• **Brief**:
For this exercise, print the listing below exactly, without its pictures.

• **Data provided**:
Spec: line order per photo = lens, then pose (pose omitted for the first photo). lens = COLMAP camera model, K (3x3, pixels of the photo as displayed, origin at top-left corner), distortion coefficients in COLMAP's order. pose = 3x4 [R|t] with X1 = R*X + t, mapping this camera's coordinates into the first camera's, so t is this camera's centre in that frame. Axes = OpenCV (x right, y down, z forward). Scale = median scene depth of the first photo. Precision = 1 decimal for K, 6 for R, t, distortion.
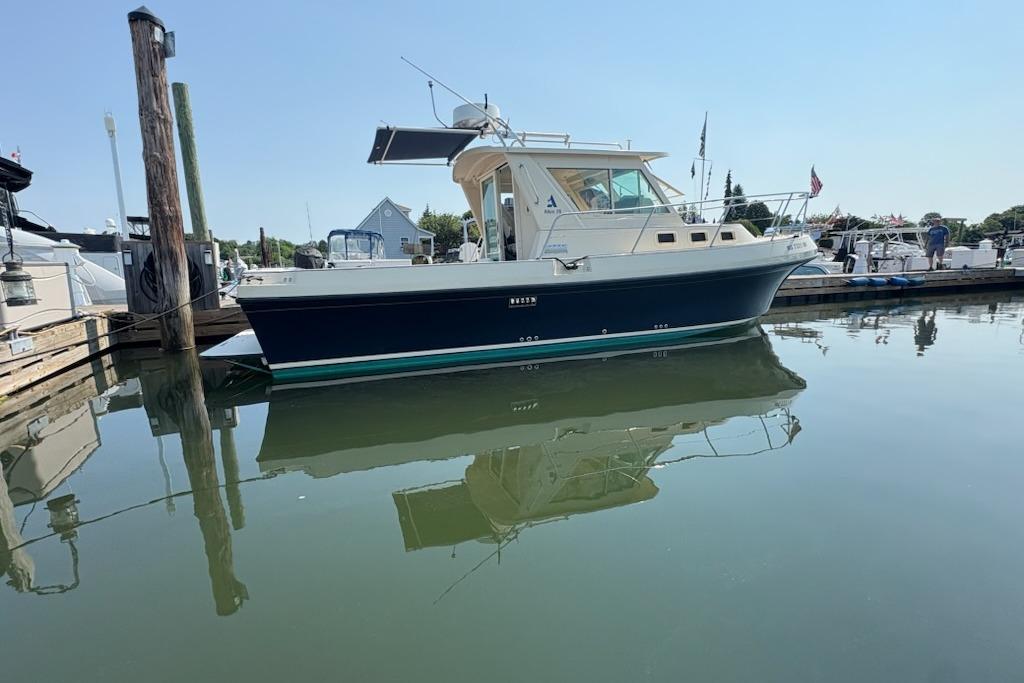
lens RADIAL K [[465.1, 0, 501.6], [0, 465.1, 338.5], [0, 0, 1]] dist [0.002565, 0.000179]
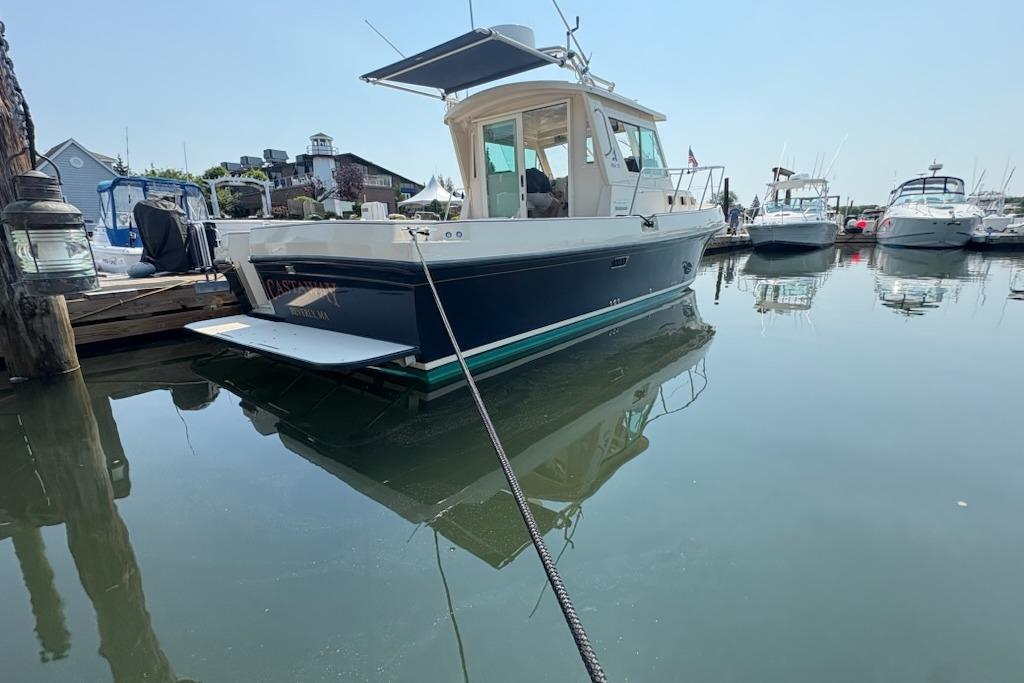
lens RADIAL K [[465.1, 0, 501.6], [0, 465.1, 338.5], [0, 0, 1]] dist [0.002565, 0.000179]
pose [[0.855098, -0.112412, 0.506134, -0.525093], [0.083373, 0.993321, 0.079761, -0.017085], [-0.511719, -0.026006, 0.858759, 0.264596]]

• **Solution to this exercise**:
Spec: line order per photo = lens, then pose (pose omitted for the first photo). lens = COLMAP camera model, K (3x3, pixels of the photo as displayed, origin at top-left corner), distortion coefficients in COLMAP's order. pose = 3x4 [R|t] with X1 = R*X + t, mapping this camera's coordinates into the first camera's, so t is this camera's centre in that frame. Axes = OpenCV (x right, y down, z forward). Scale = median scene depth of the first photo. Precision = 1 decimal for K, 6 for R, t, distortion.
lens RADIAL K [[465.1, 0, 501.6], [0, 465.1, 338.5], [0, 0, 1]] dist [0.002565, 0.000179]
lens RADIAL K [[465.1, 0, 501.6], [0, 465.1, 338.5], [0, 0, 1]] dist [0.002565, 0.000179]
pose [[0.855098, -0.112412, 0.506134, -0.525093], [0.083373, 0.993321, 0.079761, -0.017085], [-0.511719, -0.026006, 0.858759, 0.264596]]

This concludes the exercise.